Türkiye NATO'yu yok edecek

0
ABD-Türkiye ilişkileri şu anda ciddi bir kriz içinde. Modern tarihte neredeyse ilk kez o kadar kötüleşti ki, ABD Türkiye'ye yaptırım uyguladı ve Ankara da ABD İçişleri ve Adalet Bakanlarının hesaplarını dondurdu.


1940'ların sonundan beri durum tuhaf görünüyor. Türkiye, Amerika Birleşik Devletleri'nin Batı Asya'daki en önemli jeopolitik müttefiki ve ortağıdır. Türk silahlı kuvvetleri, NATO bloğunda Amerika’dan sonra ikinci en büyük silahlı kuvvetlerdir ve bu da onları Kuzey Atlantik İttifakı’nın savunma ve taarruzunun en önemli bileşenlerinden biri yapar.



Washington, altmış yıldır Türkleri hem muhalefete yönelik sayısız baskıyı, hem de gösterilerin ateşlenmesini ve Kürt ulusal hareketinin bastırılmasını affetti - tüm bunlar, Ankara'nın Amerikan etkisinin yörüngesinde kalması ve SSCB / Rusya'ya güney yaklaşımlarında NATO mevzileri sağlaması için. En yakın müttefikler arasındaki ilişkilerde siyah çizginin sebebi nedir?

ABD'nin Türkiye'ye karşı yaptırım uygulamasının resmi nedeni, Erdoğan karşıtı bir darbe girişimine katılmak suçlamasıyla Ekim 2016'da Türkiye'de tutuklanan Rahip Andrew Brunson'un hikayesidir. Ankara Brunson'un gitmesine izin vermek istemiyor, bu da Washington'u çok kızdırıyor. Ancak, herkes gerçekte çatışmanın nedenlerinin çok daha derin olduğunu biliyor. Amerika Birleşik Devletleri ile Türkiye arasındaki çelişkiler uzun süredir demleniyor ve büyük bir değişiklikle ilişkilendiriliyordu. siyasi Orta Doğu'daki ve genel olarak dünyadaki düzenler.

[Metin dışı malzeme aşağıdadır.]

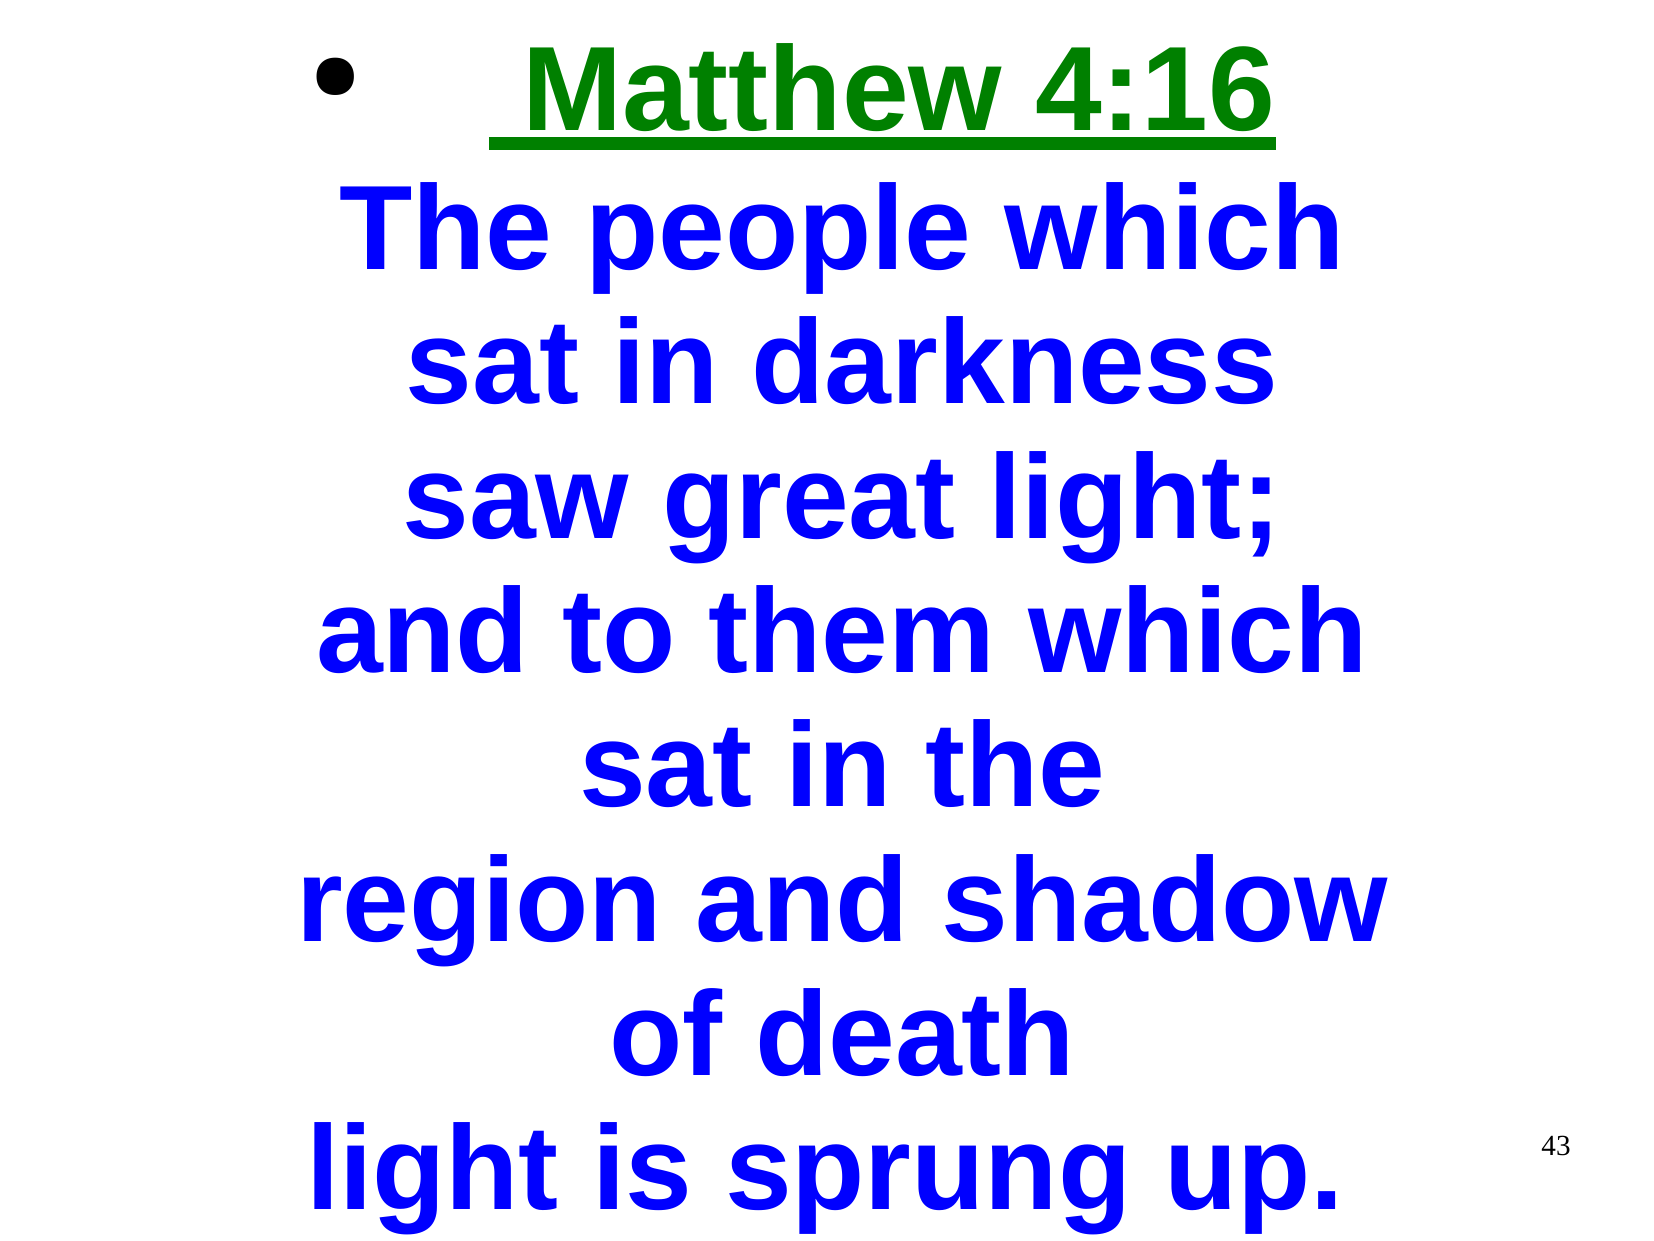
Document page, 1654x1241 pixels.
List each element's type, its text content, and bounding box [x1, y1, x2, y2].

list Matthew 4:16 The people which sat in darkness saw great light; and to them which sat in the region and shadow of death light is sprung up. [0, 0, 1651, 1238]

SSCB'nin dağılmasından önce ABD, Kürt ulusal hareketine karşı mücadelede Türkiye'yi aktif olarak destekledi. Ancak daha sonra Washington, değişen siyasi durumda Kürtlerin bölgedeki Amerikan etkisi için herhangi bir tehlike oluşturmadığı, hatta faydalı olabileceği sonucuna vardı. Şimdi ABD, Ankara'nın pek sevmediği Suriyeli Kürtleri aktif olarak destekliyor. Ne de olsa Recep Erdoğan, Türkiye sınırlarının yakınında egemen Kürt devletlerinin ortaya çıkmasından korkuyor. Türk askerlerinin Kürtlere karşı harekete geçmeye başladıkları Suriye'ye girmesi nihayet ABD'yi kızdırdı.

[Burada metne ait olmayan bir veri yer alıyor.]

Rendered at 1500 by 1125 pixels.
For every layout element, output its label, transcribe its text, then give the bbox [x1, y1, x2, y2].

Ayrıca Washington, bir Amerikan uydusunun rolünden memnun olmak istemeyen, ancak Ortadoğu'da ve hatta Kuzey Afrika'da daha ciddi bir etki iddiasında bulunan Recep Erdoğan'ın aşırı bağımsızlığından çok mutsuz. Batı basınının uzun süredir Türk cumhurbaşkanını neo-Osmanlı ihtiraslarıyla suçlaması tesadüf değil. ABD'yi büyük ölçüde rahatsız eden bir başka bağımsızlık göstergesi de Erdoğan'ın Rusya ile temasları. Erdoğan, sanki alay ediyormuş gibi, Türkiye'nin ABD yaptırımlarından bağımsız olarak uygun gördüğü ülkelerden silah satın alacağını ilan ediyor. Bu, Washington'a doğrudan bir saldırıdır ve en yakın müttefiklerinin bile davranışları üzerinde Amerikan etkisinin olabileceği konusunda şüphe uyandırmaktadır.

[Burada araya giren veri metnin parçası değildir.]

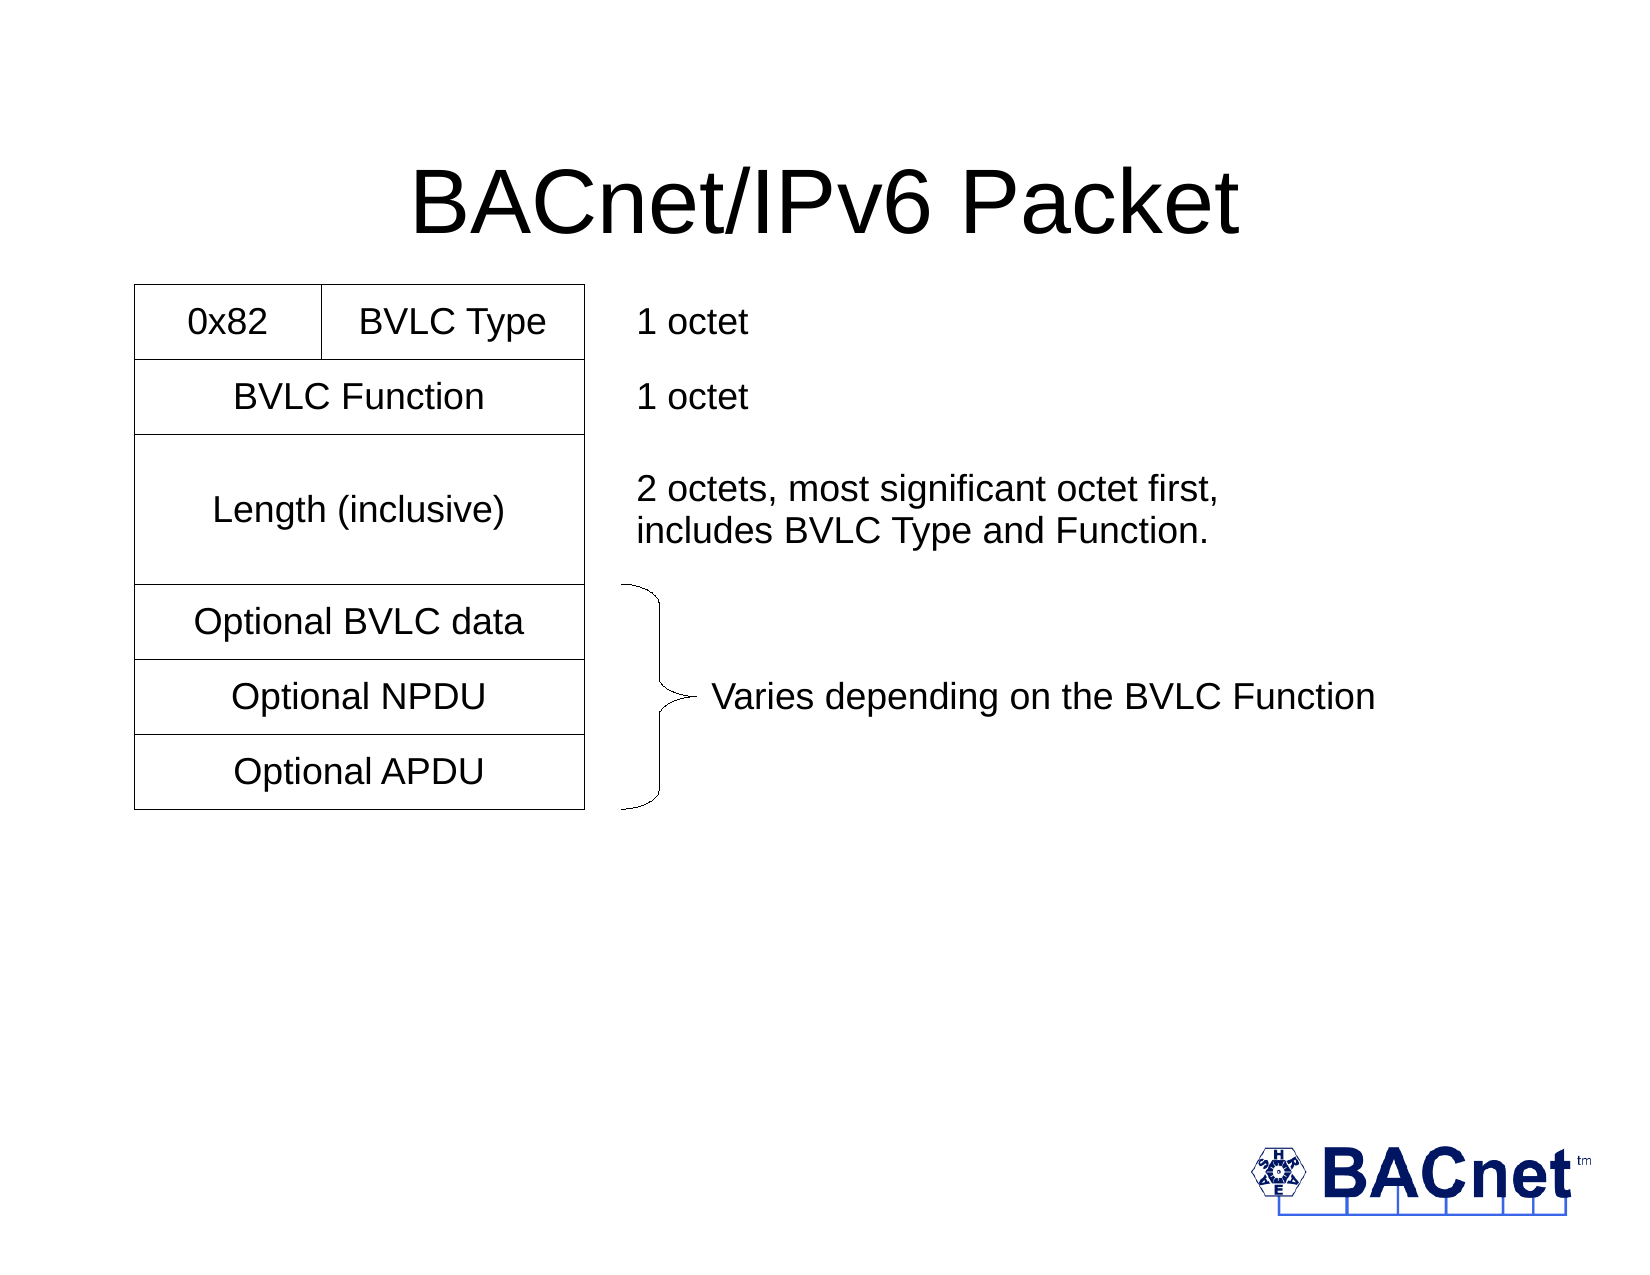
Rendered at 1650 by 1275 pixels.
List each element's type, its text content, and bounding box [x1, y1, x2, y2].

text_box BVLC Type [321, 284, 585, 359]
text_box Length (inclusive) [134, 434, 585, 584]
text_box 2 octets, most significant octet first, includes BVLC Type and Function. [621, 434, 1297, 585]
text_box Optional APDU [134, 734, 585, 810]
text_box BVLC Function [134, 359, 585, 434]
title BACnet/IPv6 Packet [135, 105, 1515, 299]
text_box 0x82 [134, 284, 321, 359]
picture [1251, 1146, 1591, 1216]
text_box 1 octet [621, 284, 847, 359]
text_box Varies depending on the BVLC Function [696, 659, 1522, 735]
text_box Optional BVLC data [134, 584, 585, 659]
text_box Optional NPDU [134, 659, 585, 734]
text_box 1 octet [621, 359, 847, 435]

ABD-Türkiye çelişkilerinin daha da kötüleşmesi, zaten bir kriz durumunda olan NATO bloğuna bir başka güçlü darbe oluyor. AB ülkeleri bir yandan Kuzey Atlantik İttifakına alternatif, askeri-politik yapının oluşumundan giderek daha fazla bahsederken, diğer yandan ABD ile Türkiye arasındaki ilişkilerin nasıl bozulduğunu görüyoruz. İki ülke arasındaki ilişkilerde kriz daha da gelişirse, bu kaçınılmaz olarak NATO'nun daha da zayıflamasına ve belki de bu ittifakın - Sovyet-Amerikan çatışmasının bir kalıntısı - kademeli olarak parçalanma sürecinin başlangıcına yol açacaktır.